:: Task statement ::
Each entry below must be repeated exactly, with pictures left out.

:: Material for this task ::
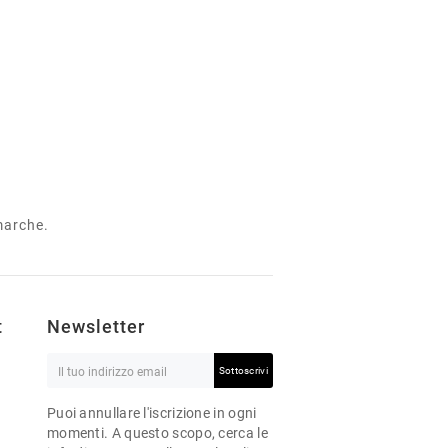
 marche.
t
Newsletter
Sottoscrivi
Puoi annullare l'iscrizione in ogni
momenti. A questo scopo, cerca le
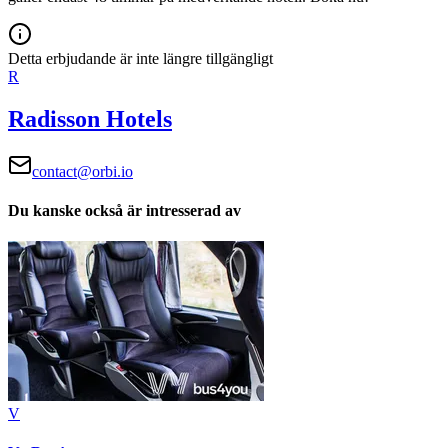
Detta erbjudande är inte längre tillgängligt
R
Radisson Hotels
contact@orbi.io
Du kanske också är intresserad av
V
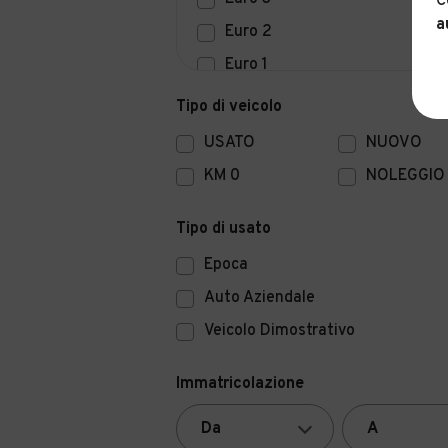
C
a
Euro 2
Euro 1
Euro 0
Tipo di veicolo
USATO
NUOVO
KM 0
NOLEGGIO
Tipo di usato
Epoca
Auto Aziendale
Veicolo Dimostrativo
Immatricolazione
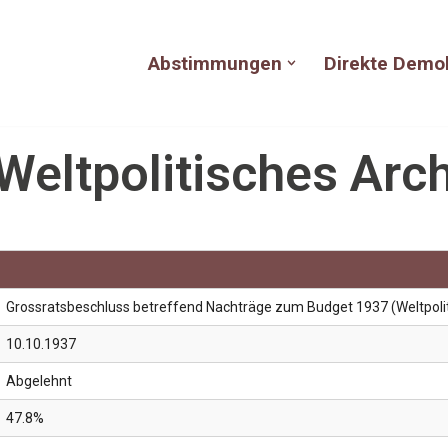
Abstimmungen
Direkte Demo
Weltpolitisches Arch
Grossratsbeschluss betreffend Nachträge zum Budget 1937 (Weltpolit
10.10.1937
Abgelehnt
47.8%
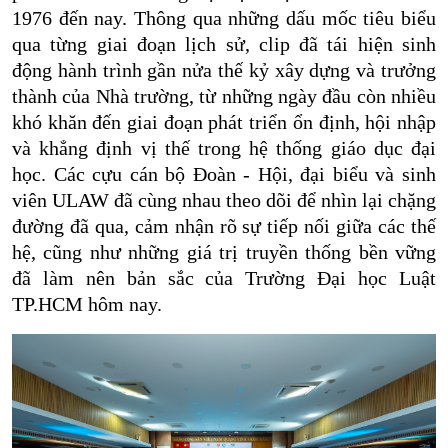
1976 đến nay. Thông qua những dấu mốc tiêu biểu
qua từng giai đoạn lịch sử, clip đã tái hiện sinh
động hành trình gần nửa thế kỷ xây dựng và trưởng
thành của Nhà trường, từ những ngày đầu còn nhiều
khó khăn đến giai đoạn phát triển ổn định, hội nhập
và khẳng định vị thế trong hệ thống giáo dục đại
học. Các cựu cán bộ Đoàn - Hội, đại biểu và sinh
viên ULAW đã cùng nhau theo dõi để nhìn lại chặng
đường đã qua, cảm nhận rõ sự tiếp nối giữa các thế
hệ, cũng như những giá trị truyền thống bền vững
đã làm nên bản sắc của Trường Đại học Luật
TP.HCM hôm nay.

:: Expected answer ::
 marche.
t
Newsletter
Sottoscrivi
Puoi annullare l'iscrizione in ogni
momenti. A questo scopo, cerca le
Detta erbjudande är inte längre tillgängligt
R
Radisson Hotels
contact@orbi.io
Du kanske också är intresserad av
V
C
a
Euro 2
Euro 1
Euro 0
Tipo di veicolo
USATO
NUOVO
KM 0
NOLEGGIO
Tipo di usato
Epoca
Auto Aziendale
Veicolo Dimostrativo
Immatricolazione
Abstimmungen
Direkte Demo
Weltpolitisches Arch
Grossratsbeschluss betreffend Nachträge zum Budget 1937 (Weltpolit
10.10.1937
Abgelehnt
47.8%
1976 đến nay. Thông qua những dấu mốc tiêu biểu
qua từng giai đoạn lịch sử, clip đã tái hiện sinh
động hành trình gần nửa thế kỷ xây dựng và trưởng
thành của Nhà trường, từ những ngày đầu còn nhiều
khó khăn đến giai đoạn phát triển ổn định, hội nhập
và khẳng định vị thế trong hệ thống giáo dục đại
học. Các cựu cán bộ Đoàn - Hội, đại biểu và sinh
viên ULAW đã cùng nhau theo dõi để nhìn lại chặng
đường đã qua, cảm nhận rõ sự tiếp nối giữa các thế
hệ, cũng như những giá trị truyền thống bền vững
đã làm nên bản sắc của Trường Đại học Luật
TP.HCM hôm nay.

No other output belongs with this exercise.